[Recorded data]
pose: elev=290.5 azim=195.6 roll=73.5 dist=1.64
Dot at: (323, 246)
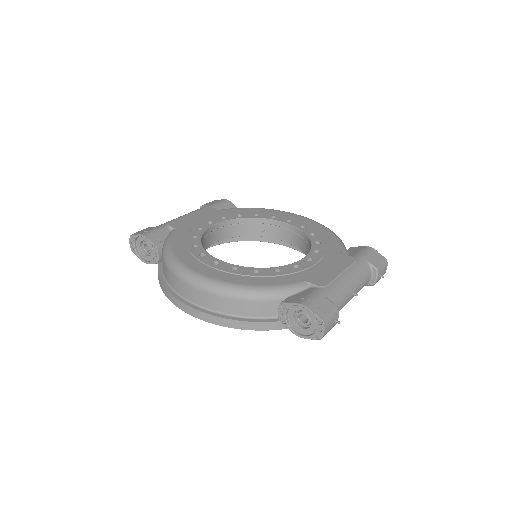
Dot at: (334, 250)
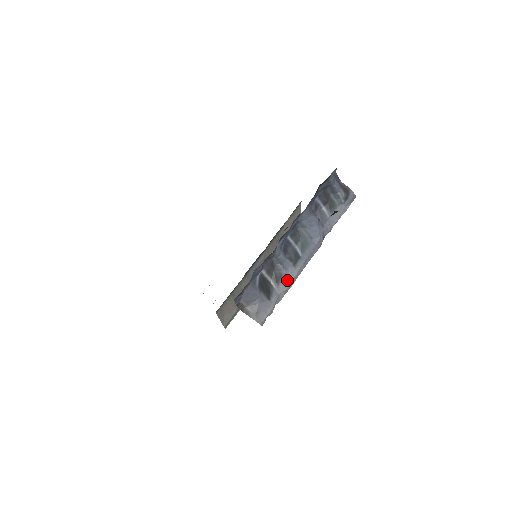
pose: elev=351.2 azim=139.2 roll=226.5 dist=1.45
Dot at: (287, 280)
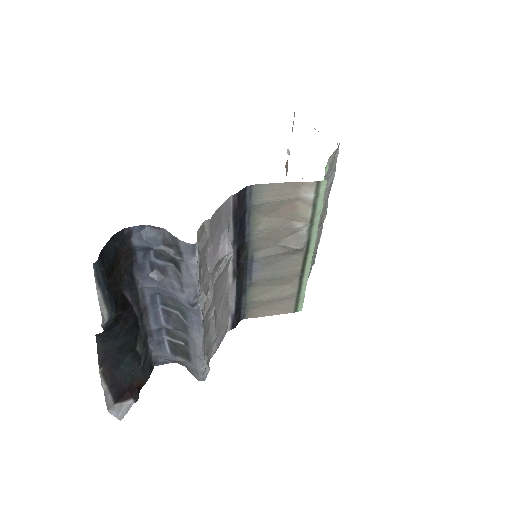
Dot at: (193, 346)
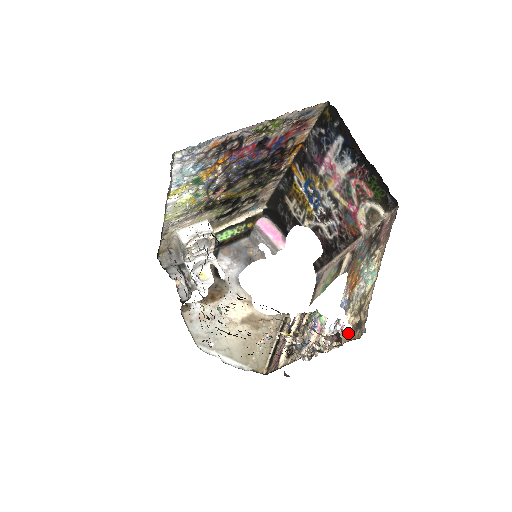
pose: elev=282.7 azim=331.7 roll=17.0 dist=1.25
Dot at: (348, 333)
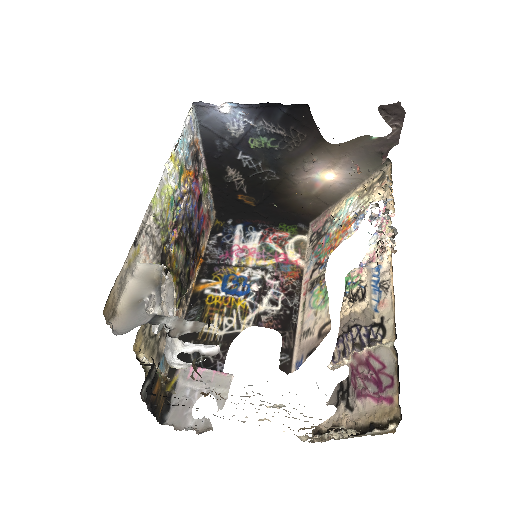
Dot at: (385, 189)
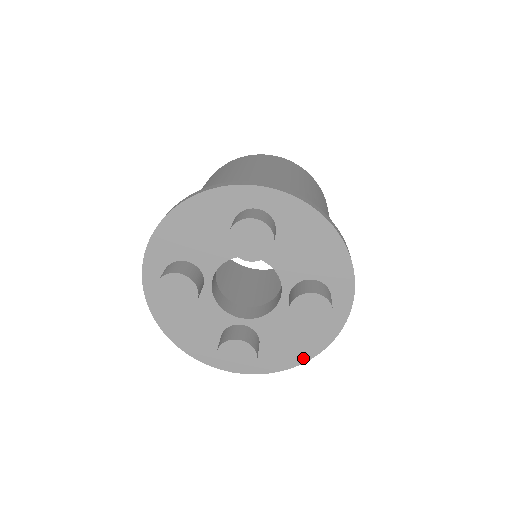
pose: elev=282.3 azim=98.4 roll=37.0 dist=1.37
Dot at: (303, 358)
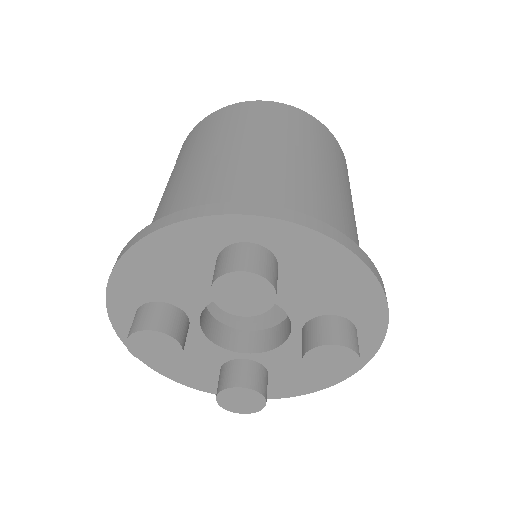
Dot at: (322, 385)
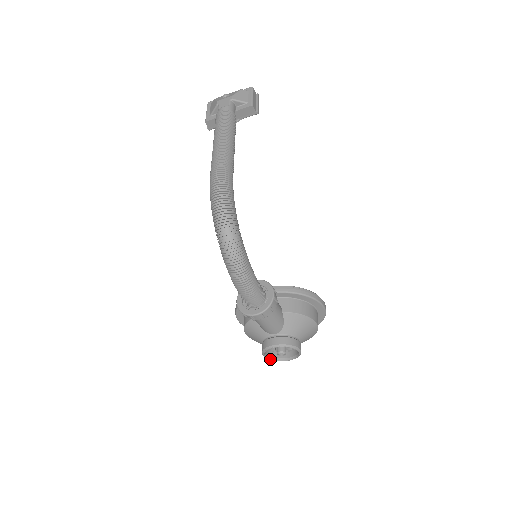
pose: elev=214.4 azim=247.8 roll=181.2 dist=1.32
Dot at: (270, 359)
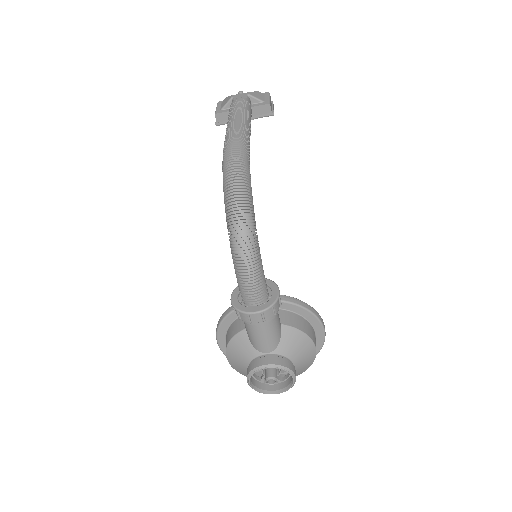
Dot at: (254, 389)
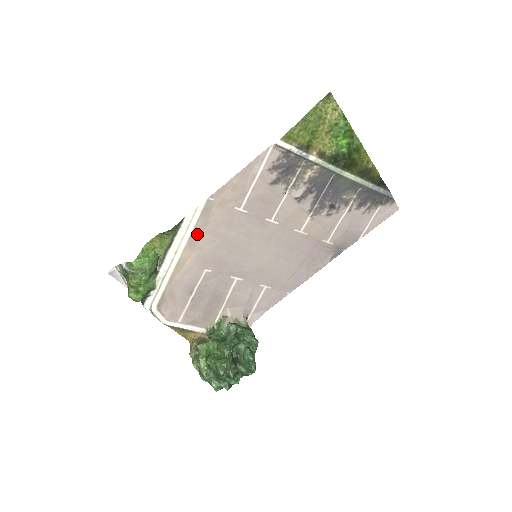
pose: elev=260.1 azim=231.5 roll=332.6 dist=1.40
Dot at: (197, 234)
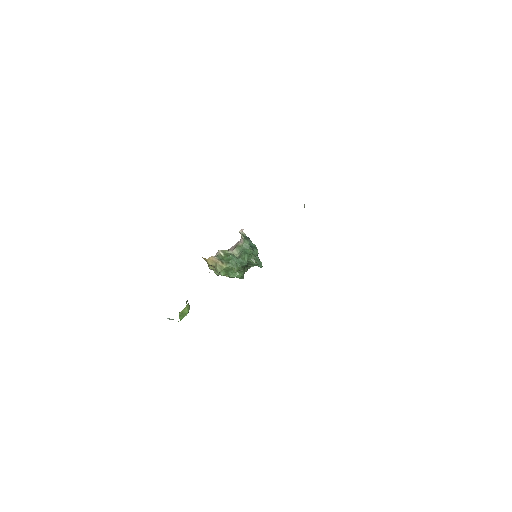
Dot at: occluded
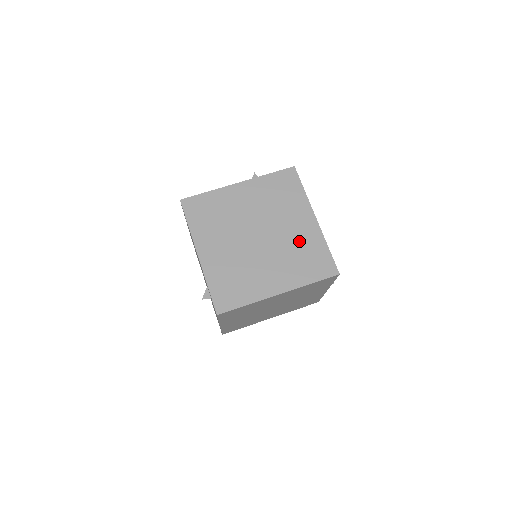
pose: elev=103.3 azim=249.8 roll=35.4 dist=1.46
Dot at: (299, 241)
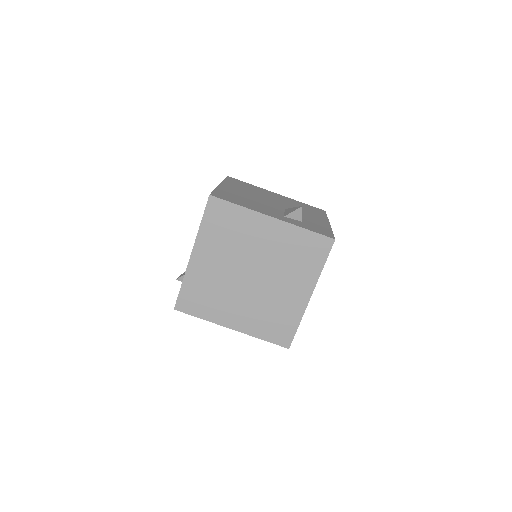
Dot at: (281, 304)
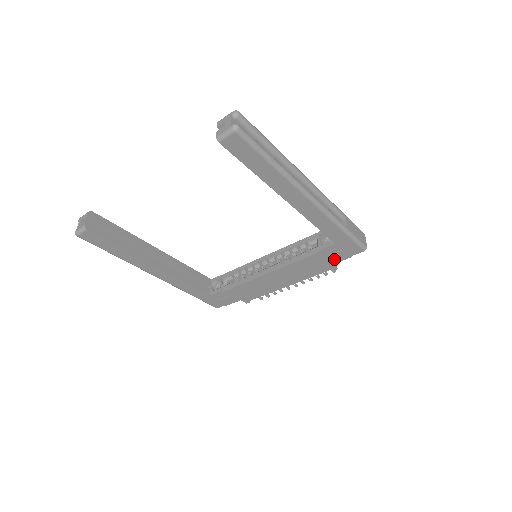
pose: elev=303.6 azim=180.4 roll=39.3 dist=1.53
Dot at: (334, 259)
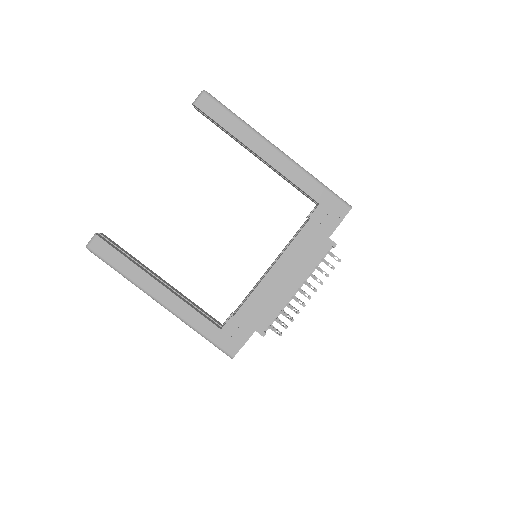
Dot at: (327, 228)
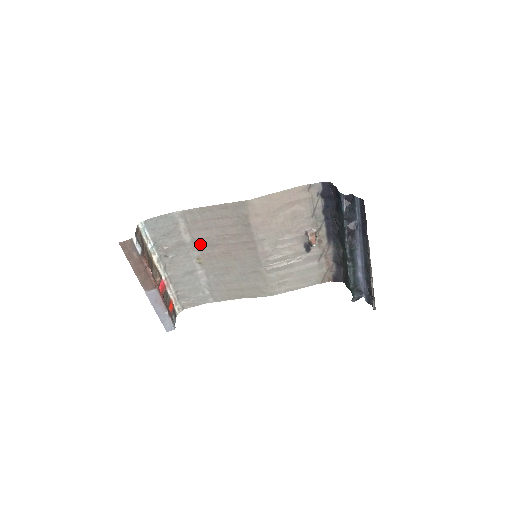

Directions for this task
Copy every row above word for word, leaving out the pictures.

Solution for this exercise
pose: elev=290.5 azim=195.6 roll=73.5 dist=1.64
Dot at: (323, 246)
Dot at: (334, 250)
pose: elev=351.2 azim=139.2 roll=226.5 dist=1.45
Dot at: (287, 280)
Dot at: (193, 346)
pose: elev=282.7 azim=331.7 roll=17.0 dist=1.25
Dot at: (348, 333)
Dot at: (385, 189)
pose: elev=282.3 azim=98.4 roll=37.0 dist=1.37
Dot at: (303, 358)
Dot at: (322, 385)
pose: elev=214.4 azim=247.8 roll=181.2 dist=1.32
Dot at: (270, 359)
Dot at: (254, 389)
pose: elev=260.1 azim=231.5 roll=332.6 dist=1.40
Dot at: (197, 234)
Dot at: occluded
pose: elev=103.3 azim=249.8 roll=35.4 dist=1.46
Dot at: (299, 241)
Dot at: (281, 304)
pose: elev=303.6 azim=180.4 roll=39.3 dist=1.53
Dot at: (334, 259)
Dot at: (327, 228)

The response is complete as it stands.